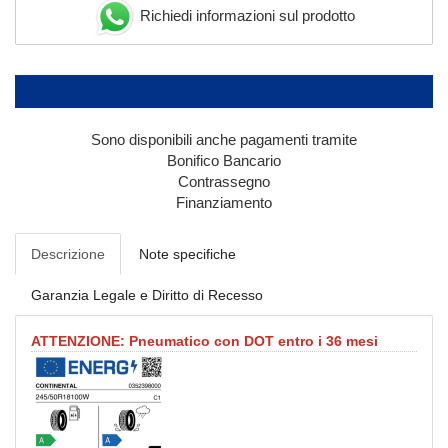
Richiedi informazioni sul prodotto
Sono disponibili anche pagamenti tramite
Bonifico Bancario
Contrassegno
Finanziamento
Descrizione
Note specifiche
Garanzia Legale e Diritto di Recesso
ATTENZIONE: Pneumatico con DOT entro i 36 mesi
******************************
Lay out all the lines above as a Markdown table with the columns Row and Line, numbering each row and skipping blank lines. Leave the pictures out of the table.

| Row | Line |
|---|---|
| 1 | Richiedi informazioni sul prodotto |
| 2 | Sono disponibili anche pagamenti tramite |
| 3 | Bonifico Bancario |
| 4 | Contrassegno |
| 5 | Finanziamento |
| 6 | Descrizione |
| 7 | Note specifiche |
| 8 | Garanzia Legale e Diritto di Recesso |
| 9 | ATTENZIONE: Pneumatico con DOT entro i 36 mesi |